In reading the synopsis, one might think that THIS FEELING OF The SUMMER is a dark story that focuses on the mourning but this is not the case at all. It is a film in the tone is slightly melancholic, which addresses the absence, the time which passes and life resumes its rights, with a delicacy and sensibility, the director Mikhaël Hers.
Berlin in the middle of summer, Ash, 30 years old, died suddenly, leaving his boyfriend, Lawrence, and his family in shock. Through four cities and on three consecutive summers, the director invites us without violence, and even with a lot of sweetness, and to discover the life “after”, of Lawrence, and Zoe (sister of Sasha). He offers us a vision at once modest and moving back to life through the prism of the summer season. Mikhaël Hers overlays and a feeling and a period of the year characterized by the same aspects as paradoxical as are the desert and the brightness, the whole film is built on these two aspects.
The first thing that speaks in THIS SENSE OF The SUMMER, this is the image : light and power narrative. We note that the grain of the image, which is anything but smooth, as the topic is different from that to which we are now accustomed. The fact that the film is shot on film (16 mm or super 16 to the end), with all that this implies, such as technical constraints, gives the whole a supplement of soul, something more authentic.

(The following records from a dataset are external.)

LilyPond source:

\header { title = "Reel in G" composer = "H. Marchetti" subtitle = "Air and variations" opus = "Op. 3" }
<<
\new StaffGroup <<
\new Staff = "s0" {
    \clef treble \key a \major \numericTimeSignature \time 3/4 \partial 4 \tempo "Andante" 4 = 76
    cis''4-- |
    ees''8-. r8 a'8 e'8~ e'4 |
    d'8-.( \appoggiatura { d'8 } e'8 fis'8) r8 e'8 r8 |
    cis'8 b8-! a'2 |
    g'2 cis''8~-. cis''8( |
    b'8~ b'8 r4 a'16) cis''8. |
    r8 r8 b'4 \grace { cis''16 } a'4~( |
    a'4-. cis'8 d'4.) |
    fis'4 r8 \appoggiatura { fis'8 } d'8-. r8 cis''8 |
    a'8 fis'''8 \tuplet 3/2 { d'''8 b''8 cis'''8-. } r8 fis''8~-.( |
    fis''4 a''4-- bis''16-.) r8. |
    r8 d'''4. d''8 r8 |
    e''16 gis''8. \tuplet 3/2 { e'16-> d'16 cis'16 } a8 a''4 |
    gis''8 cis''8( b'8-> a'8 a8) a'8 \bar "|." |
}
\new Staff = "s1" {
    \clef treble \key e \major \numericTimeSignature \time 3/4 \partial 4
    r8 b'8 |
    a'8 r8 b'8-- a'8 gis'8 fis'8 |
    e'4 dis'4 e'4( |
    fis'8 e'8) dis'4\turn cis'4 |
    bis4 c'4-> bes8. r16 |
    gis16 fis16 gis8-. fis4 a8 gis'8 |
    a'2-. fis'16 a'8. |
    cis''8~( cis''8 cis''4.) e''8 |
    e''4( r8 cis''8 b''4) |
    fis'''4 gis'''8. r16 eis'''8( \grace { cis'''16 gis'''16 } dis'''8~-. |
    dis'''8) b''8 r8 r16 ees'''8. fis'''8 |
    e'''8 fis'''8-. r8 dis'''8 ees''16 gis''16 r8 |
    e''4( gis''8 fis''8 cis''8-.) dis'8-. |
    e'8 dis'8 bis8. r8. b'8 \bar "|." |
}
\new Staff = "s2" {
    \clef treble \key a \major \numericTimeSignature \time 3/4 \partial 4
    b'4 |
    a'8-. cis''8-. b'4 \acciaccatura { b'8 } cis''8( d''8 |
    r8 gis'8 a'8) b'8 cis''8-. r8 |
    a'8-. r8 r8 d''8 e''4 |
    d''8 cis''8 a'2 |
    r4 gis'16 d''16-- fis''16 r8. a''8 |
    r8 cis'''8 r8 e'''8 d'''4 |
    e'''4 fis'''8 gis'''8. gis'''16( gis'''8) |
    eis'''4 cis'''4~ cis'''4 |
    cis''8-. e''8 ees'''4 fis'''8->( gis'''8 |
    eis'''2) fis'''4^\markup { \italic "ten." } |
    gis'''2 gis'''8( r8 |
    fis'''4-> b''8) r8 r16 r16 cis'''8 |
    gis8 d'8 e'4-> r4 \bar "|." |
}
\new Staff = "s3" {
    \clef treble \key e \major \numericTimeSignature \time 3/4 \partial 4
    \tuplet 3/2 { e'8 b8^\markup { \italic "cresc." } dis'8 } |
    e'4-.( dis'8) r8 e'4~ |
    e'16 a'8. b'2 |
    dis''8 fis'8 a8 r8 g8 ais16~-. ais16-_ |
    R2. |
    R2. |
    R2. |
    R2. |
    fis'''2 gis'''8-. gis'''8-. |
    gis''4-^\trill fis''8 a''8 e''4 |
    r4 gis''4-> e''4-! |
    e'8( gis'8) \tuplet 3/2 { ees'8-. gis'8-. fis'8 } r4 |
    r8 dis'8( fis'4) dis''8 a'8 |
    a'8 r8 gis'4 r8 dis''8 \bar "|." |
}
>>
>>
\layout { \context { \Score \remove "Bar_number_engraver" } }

This is essential, because the protagonist is not very verbose. A lot of things go by the feeling, the atmosphere or the tone print to the scenes, much more than the dialogues.
As to the light, whose place is, in this context, equally important, it is both reassuring and alive. Most of the scenes are shot at the sunset time, this time a bit ” magical “, especially in the summer, where the last rays are soft and soothing. But there is another element that passes through the image. It is the feeling of “emptiness” left by the mourning. For example, at the beginning of the film, the radiant light of the summer comes to particularly highlight the hard blue of several elements relating to the young woman who dies. Subsequently, some details of the same blue and distilled throughout the film will catch the eye and remind the absence of the latter.
Finally, the last factor that contributes to the aesthetics and visual power of this film is none other than these cities in which it was filmed : Berlin, Paris, Annecy, New York. Such rhymes, over the summers, the director takes us into worlds that are different but deeply connected by common elements, making echoes to each other. There are as well the same light, the same points of view in height, the same type of apartments, the same parks nearby, etc…. Their chronology is quite logical, it is succeeded by order of ” energy intensity “, the image of one of the protagonists that surfaced as the years go by. Only Annecy, we question but the “postcards” that we are offered to excuse its intrusion moderately justified.
“A vision that is both down-to-earth and touching the return to life, through the prism of the summer season.”
If it is perfectly successful visually, THIS SENSE OF The WAS present, all the same, a little flat at the level of rhythm, a little too slow. What cannot be denied is that this pace of change is accelerating, as the energy, in tune with the desire to live that again. However, we regret a certain inertia that frustrates more than it annoys. Indeed, it might be, but we do not get bored. On the other hand, we are waiting for something more. We would like to share more actions, more emotions, more episodes of the lives of these protagonists to which it attaches irreversibly. This is the second strength of the film : the empathy for the characters.
Remarkably well chosen, there are a few favourite actors of Mikhaël Hers already noticed in his first feature film Memory Lane : Stephanie Déhel, Thibault Vinçon, Dounia Sichov , and Mary River. But especially in the roles headlights, two ” new ” : Anders Danielsen Lie , and Judith Chemla. A complementarity wisely orchestrated, the two protagonists carry the film and are embodied by actors who take their role with the same sensitivity as the director. Judith Chemla is a slight awkwardness, and a natural, spontaneous and touching, which serve as its role perfectly. About Anders Danielsen Lie, almost insignificant at the start, the features angular and rather unprepossessing, he manages to reveal the character of Lawrence over the scenes. Restraint, silent and modest, he emerges gradually from its smiles and its eyes a sweetness, a delicacy and sensitivity which reflect the film and manages to move us. Without the great speeches, and we feel the weight necessarily heavier for him, the vacuum left by Sasha. One sees without effort the chaos caused in his daily life, where the family members are already more accustomed to the absence of the fact do not reside in the same country and do not live alone. In sum, a way that is both realistic and watered down to represent this sense of abandonment to which we are all confronted one day or the other.